The man should not have made it through the estate’s security, but he’d obviously sweet-talked his way inside. A red mist of rage clouded her vision as she trod up the lawn. Her stomach churned and her vision swam, but she was determined to make it. Determined to tell this man to take his briefcase full of papers and shove them where the sun didn’t shine.
He might have sweet-talked Nonna into letting him onto the estate, but he wasn’t sweet-talking her.
She stepped onto the tiles, her heart pounding with the effort. “How dare you,” she began—but he turned around and the words got stuck in her mouth.
Her vision blurred and started to grow dark at the edges as bile rose in her throat. Too late, she recognized what was happening. Then everything ceased to exist.
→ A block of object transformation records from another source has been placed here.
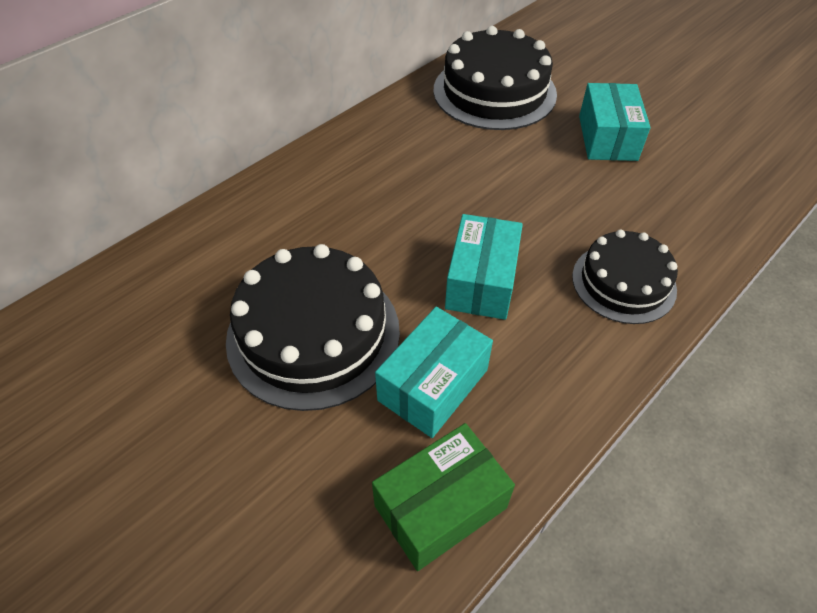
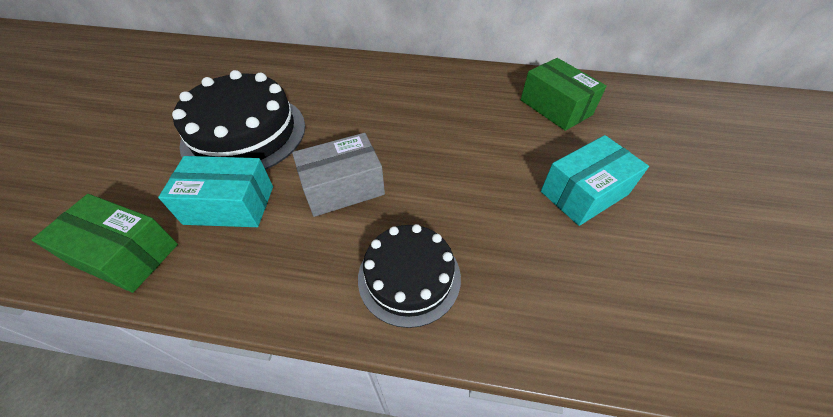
camera: 55 degrees right, 0 degrees up
black cake [433,26,557,130] -> green box [521,58,607,131]
turquoise box [445,214,523,320] -> grey box [292,133,385,217]

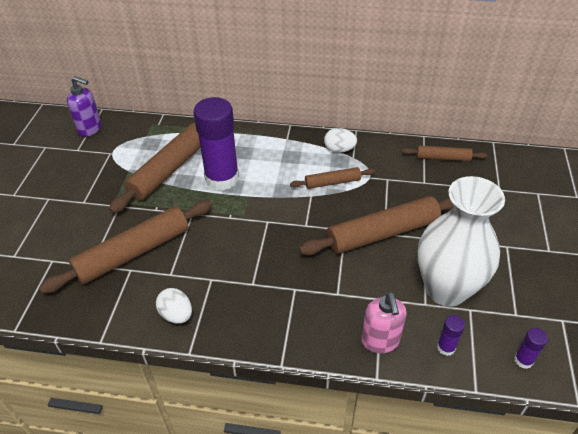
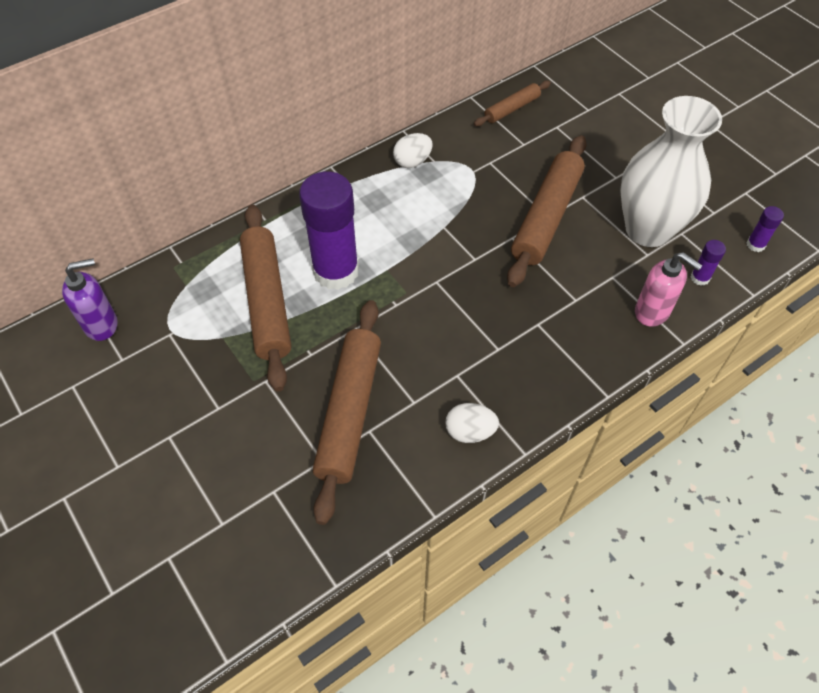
camera: 45 degrees left, 10 degrees up
brown rolling pin [290,167,375,189] -> none

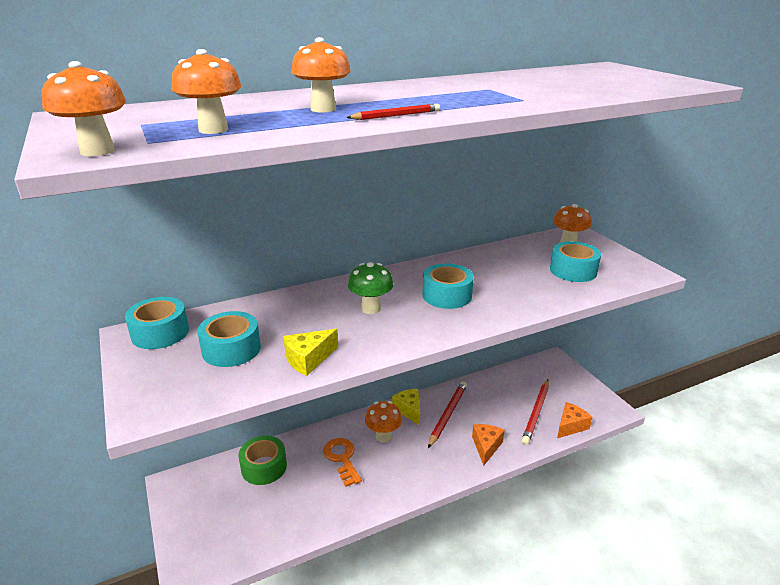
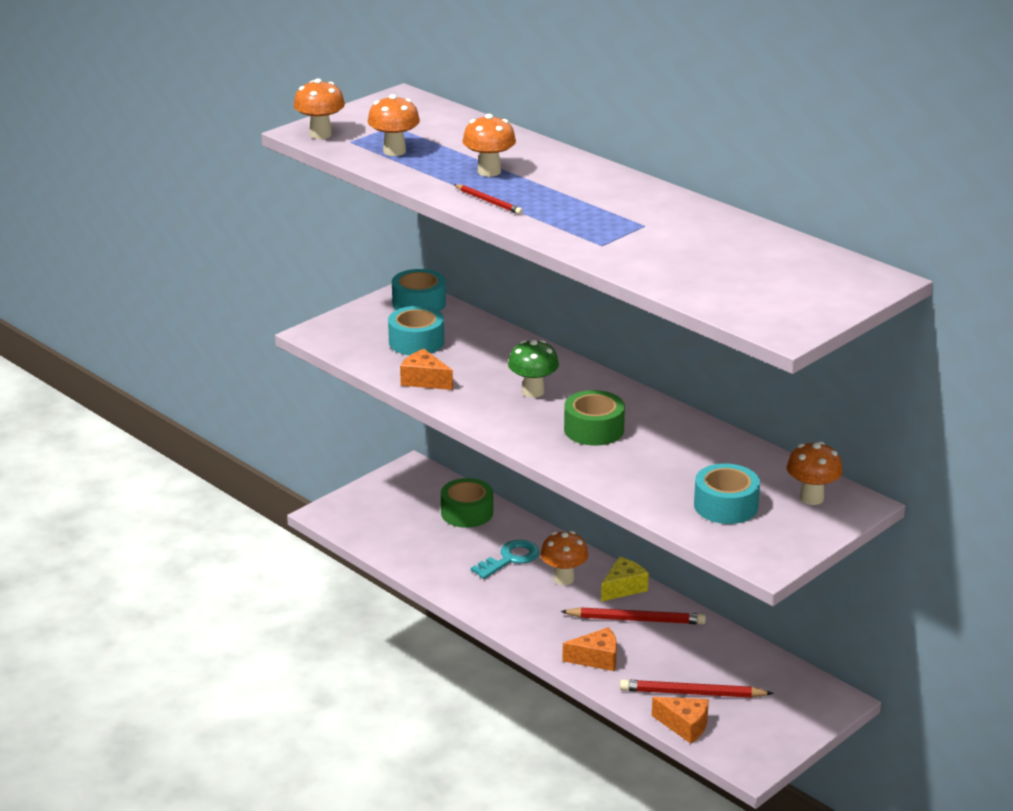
camera: 70 degrees right, 0 degrees up
yellow cheese [283,329,338,376] -> orange cheese [400,349,453,390]
orange key [323,438,362,487] -> turquoise key [471,540,539,579]
turquoise tape [422,263,474,309] -> green tape [564,390,625,446]

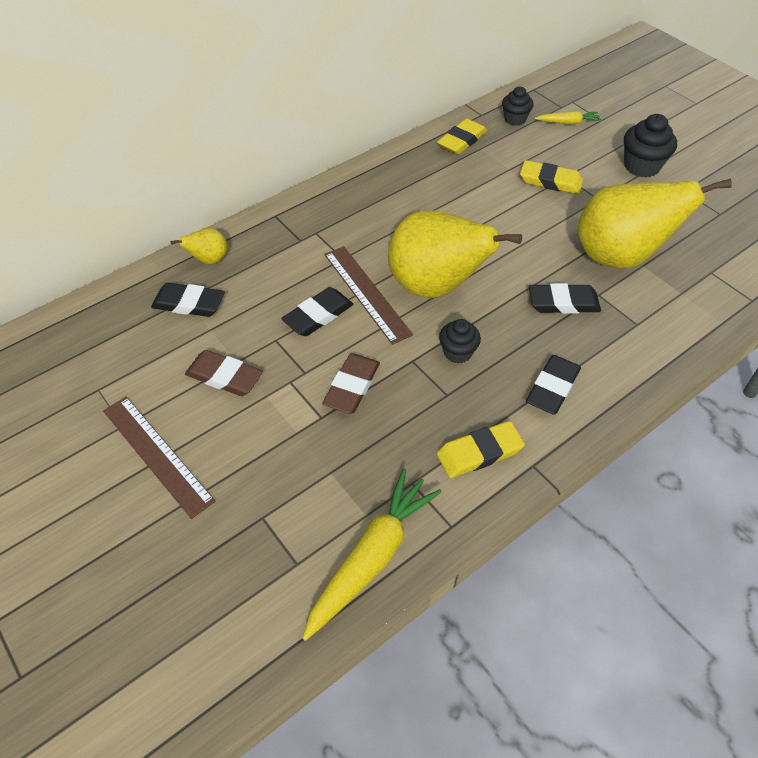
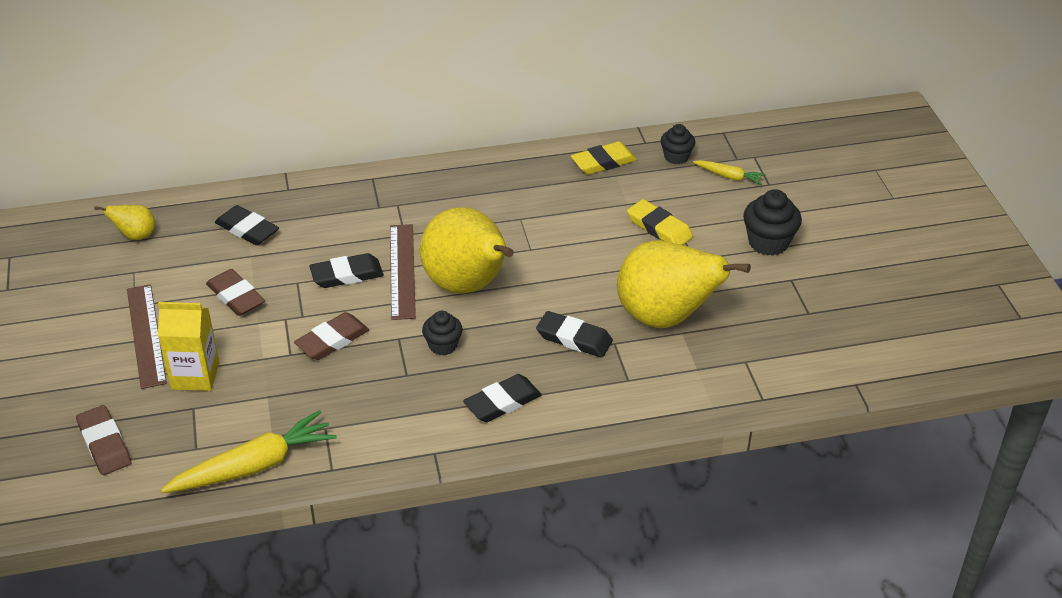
camera: 25 degrees right, 10 degrees down
yellow pear [170,228,228,265] -> yellow pear moved to [94,205,155,240]
yellow eraser [437,421,525,478] -> none
none -> brown eraser [76,405,131,475]
none -> yellow carton [158,302,219,391]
Zach was miserable. He paced the halls of the local hospital where Lia had been taken. Her grandmother had promised to let him kno
w what was happening, but she’d disappeared into the room with Lia and the doctor and hadn’t come out again.
Zach shoved a hand through his hair and contemplated bursting through the door to Lia’s room. This was not at all what he’d expected when he’d arrived today. He cursed himself for not being more cautious, for not calling her first. If he’d caused any harm to Lia or the baby, he would never forgive himself.
He stood with his fists clenched at his sides. He’d been such a fool, and now he couldn’t shake the feeling he’d come too late.
That night, when he’d stood in the rain and told Lia about what had really happened—what had nearly happened—in that trench, he’d felt like the lowest kind of bastard. The kind who didn’t deserve a sweet wife and a happy ending. He’d hated himself for turning on her during the storm—and earlier, in Palermo. He couldn’t control the beast inside him, the slavering animal that reacted blindly, lashing out in fear and fury.
When he’d shoved her back on the bed, he’d known he couldn’t take that risk ever again. He hadn’t hurt her, as she’d pointed out, but he didn’t trust that he was incapable of hurting her. He’d known then that he had to end it between them, and he had to do it immediately.
Letting her go had been the hardest thing he’d ever done. For days after she’d left, he’d walked around his house like a ghost, looking at the places she’d been, imagining her there within reach. Dying to touch her again and aching so hard because he couldn’t.
He told himself he’d done the right thing. He was a beast, a monster, a man incapable of tenderness and love. He’d sacrificed himself for her safety, her happiness, and he’d felt honorable doing it.
But he’d also been miserable. And once he’d walked into his office and found the medal she’d left, he’d had a sudden visceral reaction that had left him on his knees, his gut hollow with pain, his throat raw with the howl that burst from him.
That’s when he realized what he’d done. He’d sent her away, the greatest gift to come into his miserable life. In that moment, he knew what the hollowness, the despair, deep inside him was. He was in love with his wife. And he’d sent her away.